Na verdade o detonador do movimento tem sido a revelação da corrupção sistêmica na política brasileira na sequência do inquérito sobre o uso da empresa nacional Petrobras por políticos de todos os partidos. De todos, embora a raiva seja focada no PT, atualmente no governo. Dos acusados, apenas seis são do Partido dos Trabalhadores (incluindo Gleisi Hoffmann, mão direita de Dilma), um do PSDB, sete do PMDB (partido de todos os governos) e trinta e um do PP de direita. Mas tornou-se claro que em todos os governos a Petrobras contratava empresas em troca de taxas que variam de 3% que ia aos partidos no poder e aos bolsos dos intermediários. Os homens chave são coletores principais (tipo Barcenas) de cada partido, que trabalham fora do governo, mas sob proteção. O sistema político como um todo sempre foi podre. Na ditadura as comissões foram de 20%, Collor de Mello roubou, e todos os governos tiveram seus escândalos, porque como nenhum presidente pode ter uma maioria no Congresso tem que comprar apoios, nos empregos e nos pagamentos. O PT é punido porque foi oferecido como uma alternativa para a corrupção. E porque chove no molhado: o primeiro grande escândalo de Lula (o mensalão) foi seu primeiro-ministro e chefe do aparelho do PT, José Dirceu, que foi para a prisão por suas relações e, no entanto, em seguida, criou uma empresa de consultoria e se suspeita que ele seguiu na mesma, para o partido e para ele.

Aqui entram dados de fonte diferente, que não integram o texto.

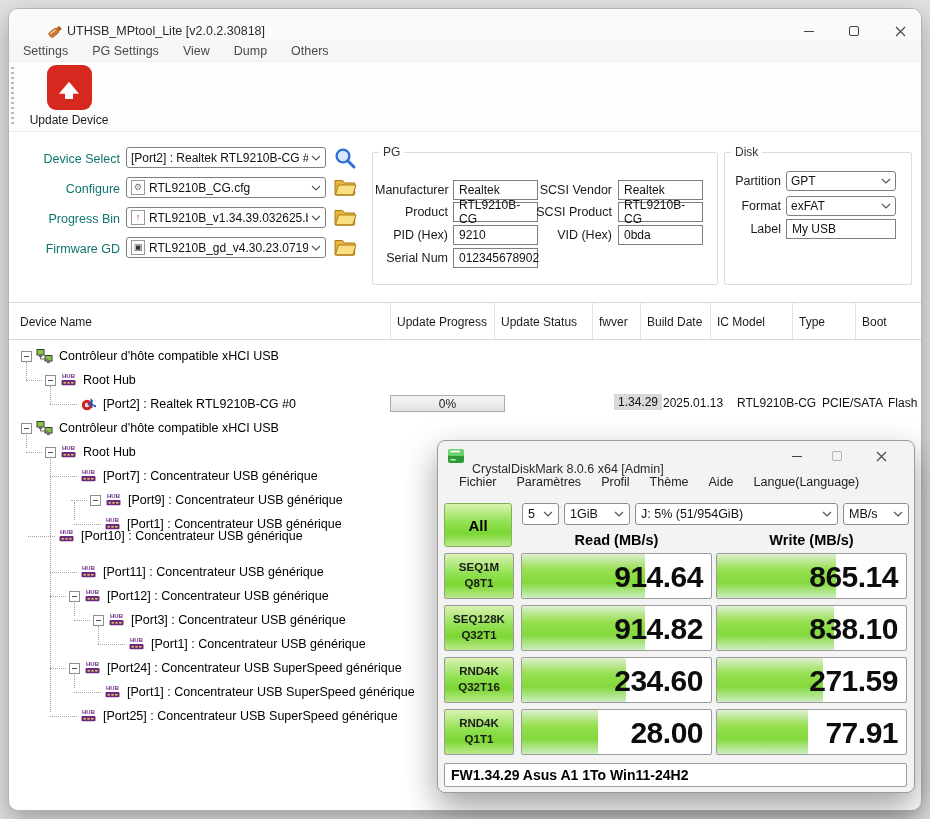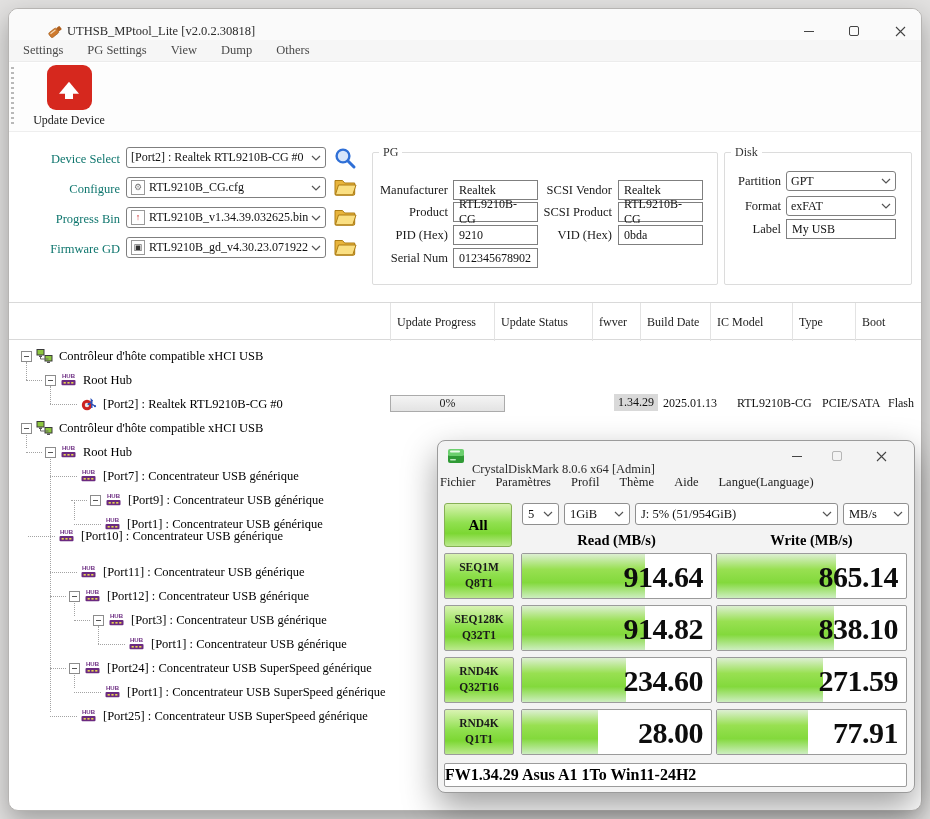--- a/index.html
+++ b/index.html
@@ -1,18 +1,18 @@
 <!DOCTYPE html>
 <html><head>
 <meta charset="utf-8">
 <style>
   * { margin:0; padding:0; box-sizing:border-box; }
   html,body { width:930px; height:819px; }
   body { font-family:"Liberation Sans","DejaVu Sans",sans-serif; background:#e2e1e0; overflow:hidden; }
-  #stage { position:relative; width:930px; height:819px;font-family:Liberation Serif, serif; }
+  #stage { position:relative; width:930px; height:819px; }
 
   
   .mainwin { position:absolute; left:8px; top:8px; width:914px; height:803px;
     background:#ffffff; border:1px solid #b6b4b2; border-radius:10px;
     box-shadow:0 10px 26px rgba(0,0,0,.30); }
   .titlebar { position:absolute; left:9px; top:9px; width:912px; height:31px;
     background:#fafafa; border-radius:9px 9px 0 0; }
   .apptitle { position:absolute; left:58px; top:15px; font-size:12.5px; color:#2b2b2b; }
   .appico { position:absolute; left:38px; top:14px; width:17px; height:17px; }
   .winbtn { position:absolute; top:12px; width:26px; height:20px; display:flex; align-items:center; justify-content:center; }
@@ -78,43 +78,43 @@
 
   
   .cdm { position:absolute; left:437px; top:440px; width:478px; height:353px; background:#f3f3f3;
     border:1px solid #9b9b9b; border-radius:8px; box-shadow:0 14px 34px rgba(0,0,0,.38); z-index:5; }
   .cdm-title { position:absolute; left:0; top:0; width:100%; height:30px; }
   .cdm-title .t { position:absolute; left:34px; top:21px; font-size:12.5px; color:#2b2b2b; }
   .cdm-ico { position:absolute; left:9px; top:7px; width:18px; height:16px; }
   .cdm-menu { position:absolute; left:0; top:31px; width:100%; height:20px; display:flex; align-items:center;
     font-size:12.5px; color:#222; }
   .cdm-menu span { padding:0 10px; }
-  .cdm-menu span:first-child { padding-left:2px; }
+  .cdm-menu span:first-child { padding-left:21px; }
 
   .grn { background:linear-gradient(180deg,#d9f3b2 0%,#90e04f 45%,#7cd733 70%,#bcea8e 100%); }
   .allbtn { position:absolute; left:6px; top:62px; width:68px; height:44px; border:1px solid #86b055; border-radius:3px;
     display:flex; align-items:center; justify-content:center; font-size:15px; font-weight:bold; color:#000; }
   .cdm-combo { position:absolute; top:62px; height:22px; background:#fff; border:1px solid #8f8f8f; border-radius:3px;
     display:flex; align-items:center; font-size:12.5px; color:#111; padding:0 5px; }
   .cdm-combo .ctext { flex:1; white-space:nowrap; overflow:hidden; }
   .rwhead { position:absolute; top:88px; height:22px; font-size:14.5px; font-weight:bold; color:#000;
     display:flex; align-items:center; justify-content:center; }
 
   .bmlabel { position:absolute; left:6px; width:70px; height:46px; border:1px solid #9b9b9b; border-radius:2px;
     display:flex; flex-direction:column; align-items:center; justify-content:center;
     font-size:11.5px; font-weight:bold; color:#1a1a1a; line-height:1.35; }
   .bmcell { position:absolute; width:191px; height:46px; border:1px solid #9b9b9b; border-radius:2px;
     background:#fff; overflow:hidden; }
   .bmfill { position:absolute; left:0; top:0; bottom:0;
     background:linear-gradient(180deg,#ddefd2 0%,#98e051 35%,#83d93c 65%,#cdeec0 100%); }
   .bmval { position:absolute; right:8px; top:0; height:46px; line-height:45px;
     font-size:30px; font-weight:bold; color:#0d0d0d; letter-spacing:-.5px; }
   .cdm-footer { position:absolute; left:6px; top:322px; width:463px; height:24px; background:#fff;
-    border:1px solid #9b9b9b; border-radius:2px; font-size:16px; font-weight:bold; color:#000;
-    display:flex; align-items:center; }
+    border:1px solid #9b9b9b; border-radius:2px; font-size:14px; font-weight:bold; color:#000;
+    display:flex; align-items:center; padding-left:6px; }
 </style>
 </head>
 <body>
 
 <svg width="0" height="0" style="position:absolute">
   <defs>
     <symbol id="ico-usbdrive" viewBox="0 0 17 17">
       <g transform="rotate(-38 8.5 8.5)">
         <rect x="1.5" y="5.5" width="9.5" height="6" rx="1.6" fill="#cf7a2e" stroke="#9c5a1c" stroke-width=".6"></rect>
         <rect x="11" y="6.4" width="4" height="4.2" rx=".8" fill="#b05f1d"></rect>
@@ -299,20 +299,21 @@
     <svg class="chev" width="10" height="6">
         <use href="#ico-chev"></use>
       </svg>
   </div>
   <span class="pfield-label" style="left:728px; top:222px; width:53px">Label</span>
   <div class="pfield-input" style="left:786px; top:219px; width:110px">
       <span>My USB</span>
     </div>
 
   <div class="thead">
+    <span class="thcell first" style="left:0; width:381px">Device Name</span>
     <span class="thcell" style="left:381px; width:104px">Update Progress</span>
     <span class="thcell" style="left:485px; width:98px">Update Status</span>
     <span class="thcell" style="left:583px; width:48px">fwver</span>
     <span class="thcell" style="left:631px; width:70px">Build Date</span>
     <span class="thcell" style="left:701px; width:82px">IC Model</span>
     <span class="thcell" style="left:783px; width:63px">Type</span>
     <span class="thcell" style="left:846px; width:66px">Boot</span>
   </div>
 
   <div class="vg" style="left:26px; top:362px; height:18px"></div>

Dilma, que é limpa, parece impotente para mudar o sistema. Em parte porque não é do núcleo fundador do PT (vem do PDT DE Brizzola). E em parte porque não tem força suficiente para expor a miséria de um partido que não parece disposto a deixar o poder, como ele demonstrou sua campanha selvagem de mentiras que acabaram com Marina Silva quando ele estava à frente na eleição presidencial. A presidente acaba de introduzir um pacote de medidas contra a corrupção (Blog.planalto.gv.br). Poucos confiam na sua aplicação efetiva. E o problema é sistêmico. Perdida a proteção do boom econômico dos últimos anos, a paciência dos brasileiros terminou. E o descontentamento, em uma estranha mistura de neoliberalismo e militarismo expressa fora das instituições, nas redes e nas ruas, como todas as manifestações do nosso tempo, independentemente da sua origem e da sua ideologia. Porque a sociedade é diversa e leva para as ruas, a sua diversidade, quando não há outros canais de participação.